According to TheRegister.com, Russian spy group Curly COMrades has been exploiting Microsoft’s Hyper-V hypervisor since July to create hidden Alpine Linux virtual machines that bypass endpoint security tools. The lightweight VM uses only 120MB disk space and 256MB memory and contains two custom implants: CurlyShell reverse shell and CurlCat reverse proxy. Working with Georgia’s CERT, Bitdefender discovered the campaign targeting judicial and government bodies in Georgia plus a Moldovan energy company. The attackers enable Hyper-V while disabling its management interface, then download their custom VM that makes all malicious traffic appear to originate from the legitimate host machine’s IP address. Senior researcher Victor Vrabie confirmed the group supports Russian geopolitical interests, though no explicit government link has been established.
The virtualization trick that’s too clever
Here’s what makes this approach so sneaky: they’re using Microsoft’s own legitimate virtualization technology against itself. By creating a hidden Alpine Linux VM through Hyper-V, they’re effectively building a secure bunker right inside the compromised Windows machine. And security tools can’t see what’s happening inside that bunker because it’s isolated from the host system.
The real kicker? All the malicious traffic routes through the host’s network stack using Hyper-V’s Default Switch. So from a network perspective, everything looks perfectly normal – it’s all coming from the legitimate Windows machine’s IP address. Basically, they’ve created the perfect hiding spot using tools that are supposed to make systems more secure.
Why your security tools missed this
This is exactly the kind of attack that makes traditional endpoint detection and response (EDR) systems useless. When the malware runs inside a separate virtual machine, host-based security tools can’t see what’s happening. They’re looking at the Windows environment while the real action is happening in the hidden Linux VM.
And let’s be honest – how many organizations are monitoring for Hyper-V being enabled on workstations? Most security teams assume virtualization is something that happens on servers, not individual endpoints. The attackers counted on that assumption, and it worked perfectly.
How they stay hidden for months
The persistence mechanisms here are what really separate amateur hour from professional espionage. CurlyShell uses a cron job for root-level persistence inside the Alpine environment, while they’ve also got PowerShell scripts that inject Kerberos tickets and create local accounts across domain-joined machines. They’re playing both sides – maintaining access through the VM while also planting backup access methods in the Windows environment.

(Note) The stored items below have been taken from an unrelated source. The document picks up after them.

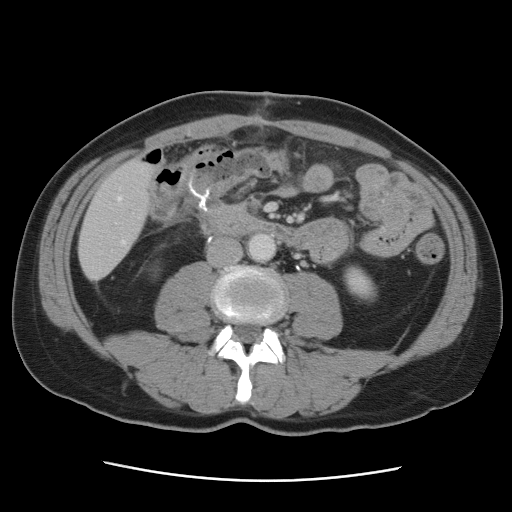
Contrast-enhanced abdominal CT, one axial slice. Slice 16 of 89 in the series (ordered by position). 120 kVp. Soft-tissue window (W 400 / L 40 HU). 512 × 512 image matrix, field of view 366 × 366 mm. Case-level facts recorded for this patient, not image findings: patient: male, age 77 years at operation; diagnosis: colorectal cancer liver metastases, imaged before liver resection; multiple liver metastases: yes; largest metastasis: 0.6 cm; disease in both lobes: yes.
Annotated regions visible in this slice (manually delineated by an expert):
- hepatic veins: bounding box [x1, y1, x2, y2] px = [118, 197, 125, 244]
- liver: [79, 160, 157, 280]
- planned liver remnant (the part of the liver to remain after resection): [79, 159, 157, 257]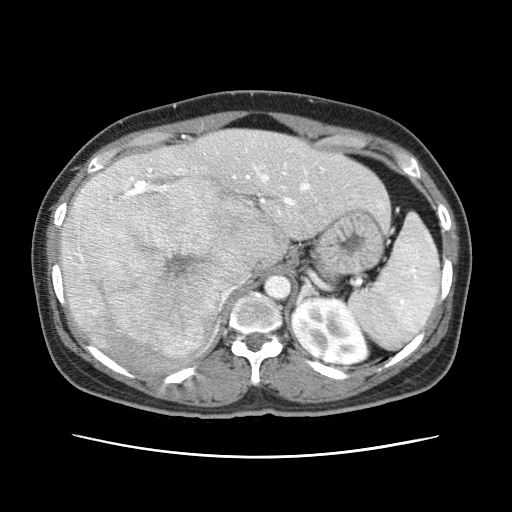
Contrast-enhanced abdominal CT (liver protocol), one axial slice. Position 42 of 79 along the scan axis. Reconstruction kernel STANDARD. 120 kVp. Soft-tissue window (W 400 / L 40 HU). 2.5 mm slice thickness. 512 × 512 image matrix, field of view 340 × 340 mm. Case-level facts recorded for this patient, not image findings: diagnosis: hepatocellular carcinoma (patient treated with transarterial chemoembolisation; whether this scan precedes or follows treatment is not stated here); TNM stage (as recorded): Stage-I; Child-Pugh class: A.
Annotated regions visible in this slice (semi-automatic segmentation, software-assisted and operator-edited):
- abdominal aorta: bounding box <265,273,292,299> (left, top, right, bottom; pixels)
- liver parenchyma outside the tumour (the mass and vessels are separate outlines, so this box may not span the whole liver): <60,130,389,364>
- mass: <69,173,288,357>
- portal vein: <77,167,380,300>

What’s particularly clever is how CurlCat wraps SSH traffic into standard HTTP requests. It’s the kind of technique that blends right into normal corporate network traffic. How many security teams are going to notice SSH traffic disguised as web browsing?
The uncomfortable truth about modern security
Bitdefender’s recommendation for a multi-layered defense strategy sounds great in theory, but let’s be real – most organizations are still heavily reliant on endpoint protection. The fact that attackers are now systematically bypassing EDR tools should be setting off alarm bells everywhere.
And this isn’t some theoretical risk – Bitdefender has been tracking these attacks since early 2024 against actual government and energy targets. The group even published their indicators of compromise on GitHub, which is both helpful and slightly terrifying when you think about how many organizations probably won’t bother to check them.
The bottom line? We’re in an arms race where attackers are getting smarter about using legitimate system features against us. And honestly, if Russian spies can hide entire virtual machines inside our Windows systems, what else are we missing?